Search code examples
c++regexglib

GLib regex match gives segmentation fault on specific matches and patterns


In my program, I scan files for certain text. After weeks of debugging I found out that certain lines of text in files give a segmentation fault depending on the regex pattern used. For example, I found the following line of text causes a segmentation fault

#include <glib.h>

int main()
{
    GRegex* regex = g_regex_new("\\bhtml\\b", G_REGEX_CASELESS, G_REGEX_MATCH_NOTEMPTY, NULL);
    //The following line causes a segmentation fault
    g_regex_match(regex, "<code>USR1</code>) f\374hren.
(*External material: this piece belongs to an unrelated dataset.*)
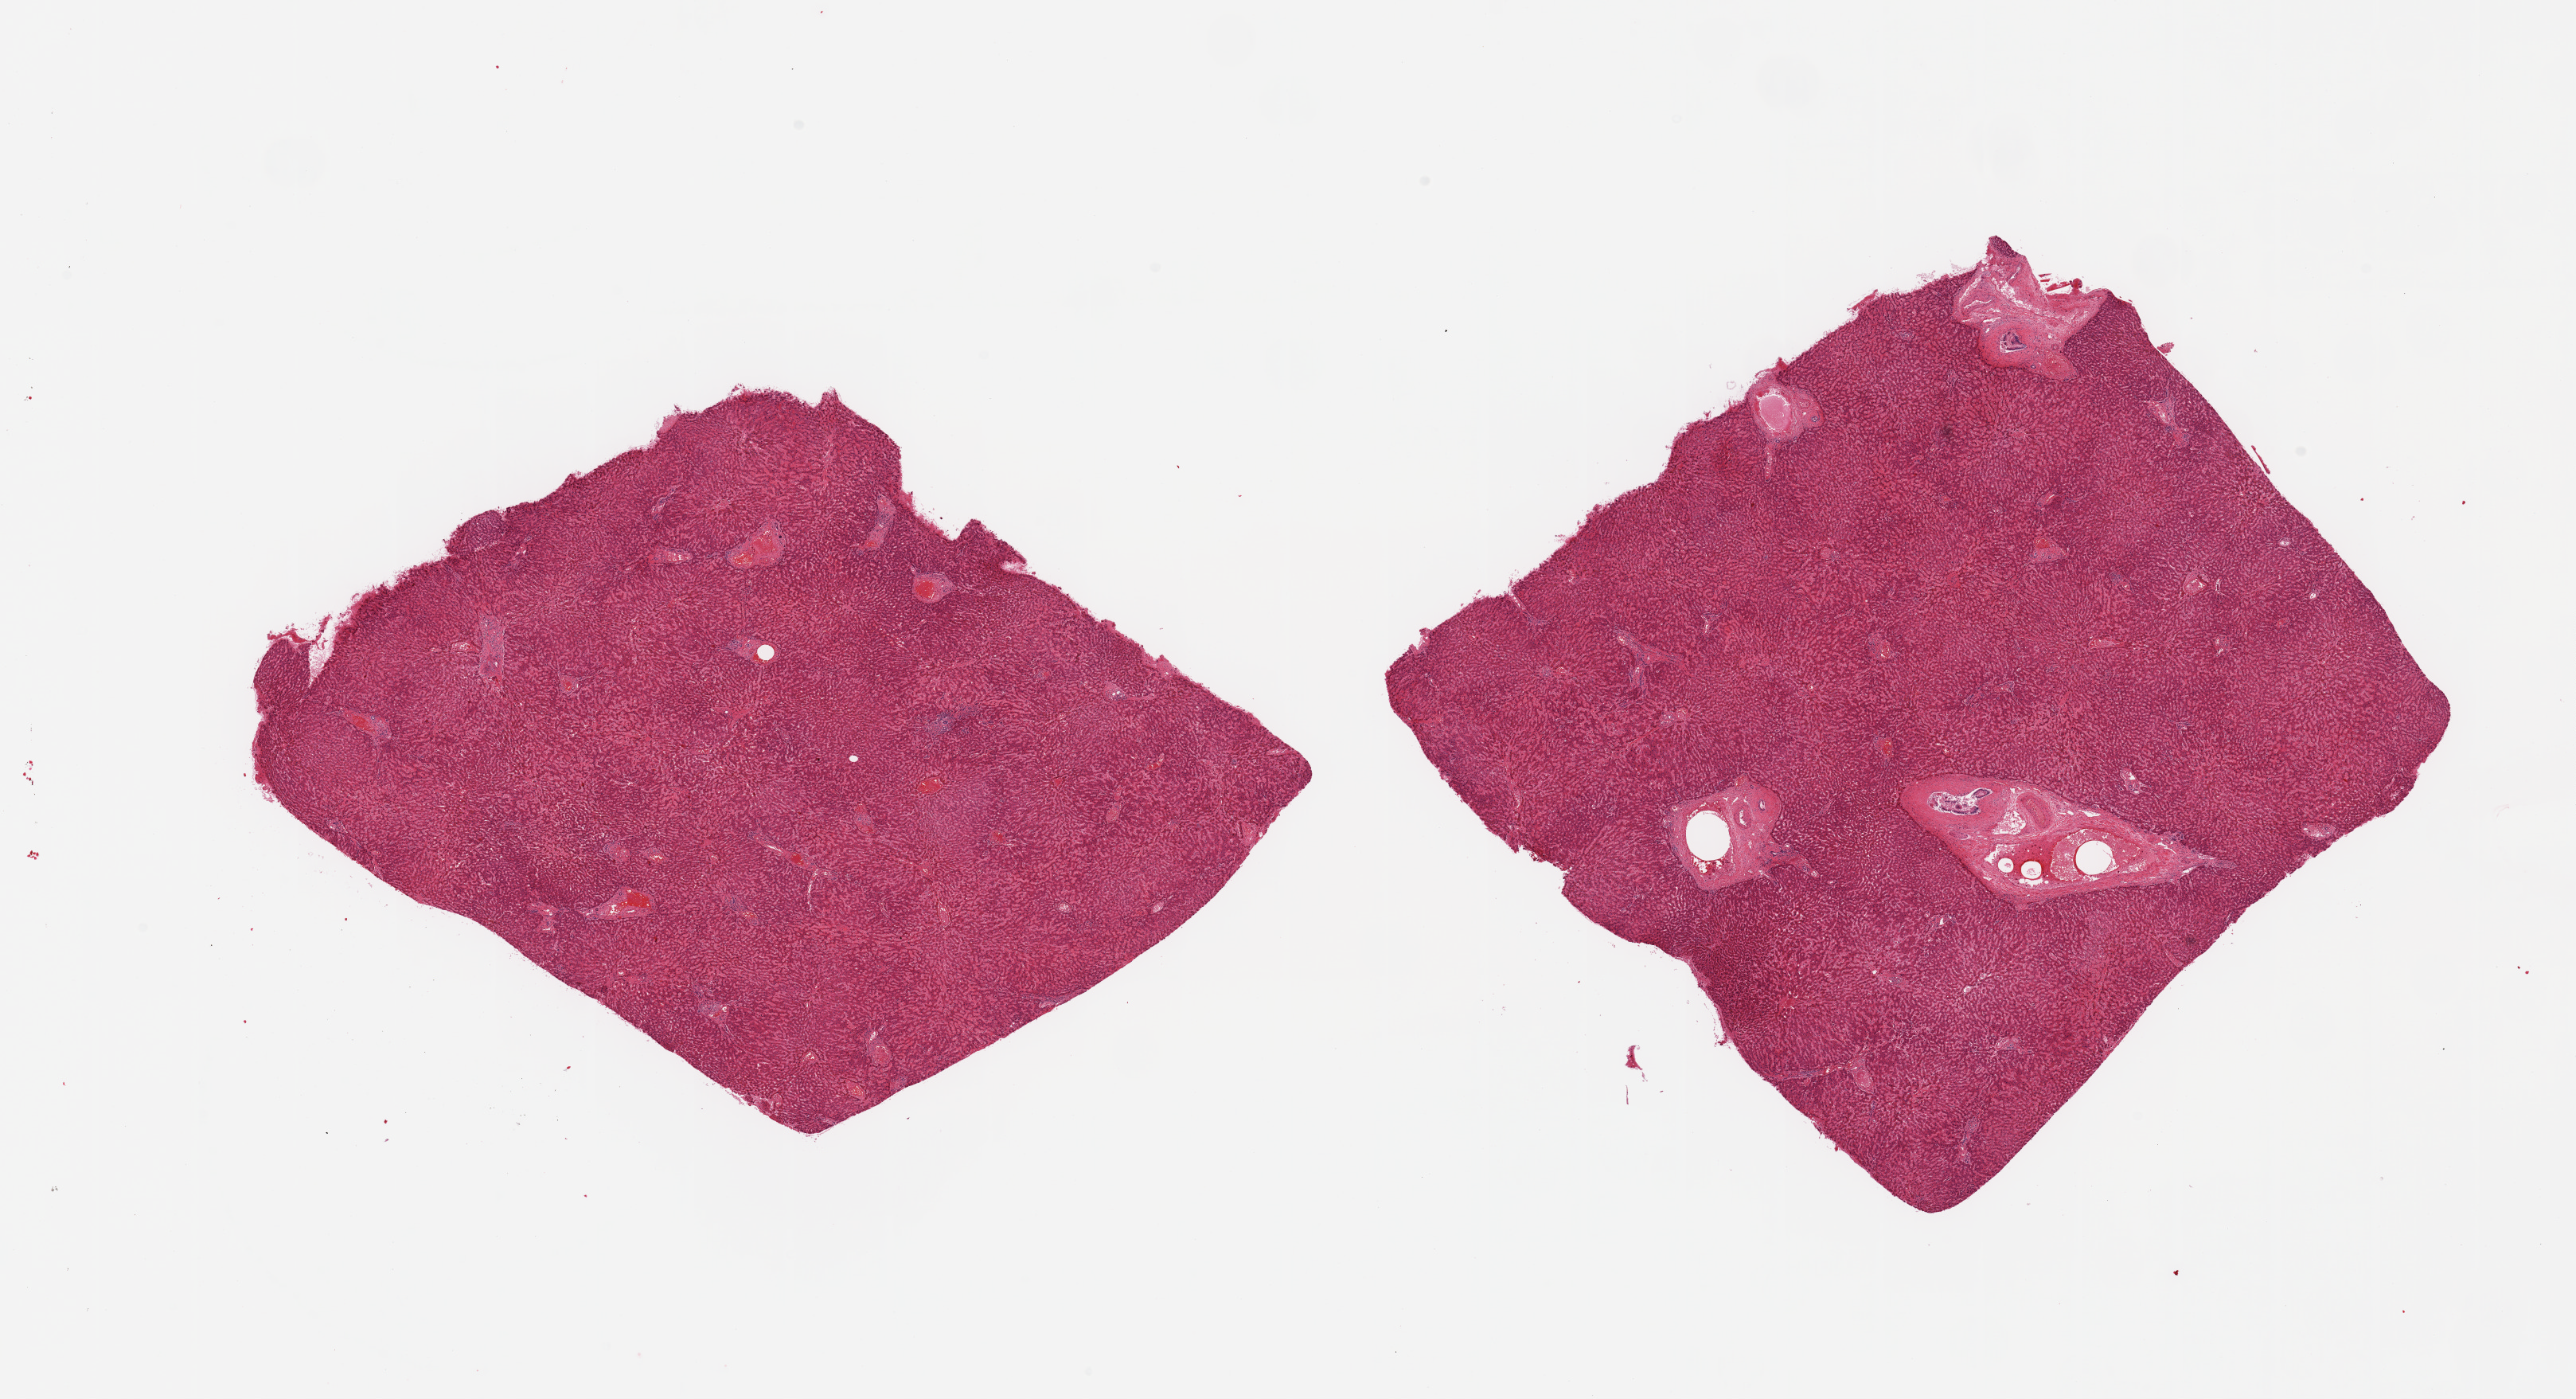
Haematoxylin and eosin whole-slide image — shown as a low-resolution overview of the whole scanned area (about 25.6 x 13.9 mm). PAXgene-fixed, paraffin-embedded tissue. Sampled site (target tissue): liver. Tissue donor sample.
Review note (as recorded): 2 pieces, mild passive congestion.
Ersteres ist ein schwerer Fehler,", G_REGEX_MATCH_NOTEMPTY, NULL);
    return 0;
}

Whereas the following which uses a different pattern does not cause a segmentation fault

#include <glib.h>

int main()
{
    GRegex* regex = g_regex_new("html", G_REGEX_CASELESS, G_REGEX_MATCH_NOTEMPTY, NULL);
    g_regex_match(regex, "<code>USR1</code>) f\374hren. Ersteres ist ein schwerer Fehler,", G_REGEX_MATCH_NOTEMPTY, NULL);
    return 0;
}

It is the combination of the regex pattern and the \374 in the string that causes the segmentation fault. I noticed however that if I manually escape \374 with \\374, no segmentation fault happens.

The source of that line of text comes from the file: https://httpd.apache.org/docs/2.4/de/stopping.html

For this specific case, when I read this file and store the line of text in a string, it gets stored in a string as \374 instead of getting stored as ü.

How can I fix this problem such as if I were to be reading thousands of files with hundreds of lines in them which could contain anything, I can use any regex pattern and avoid segmentation faults caused by this?


Solution

  • g_strescape helps in such cases, because it simply escapes '\' (and other special characters), which will prevent g_regex_match from segfaulting.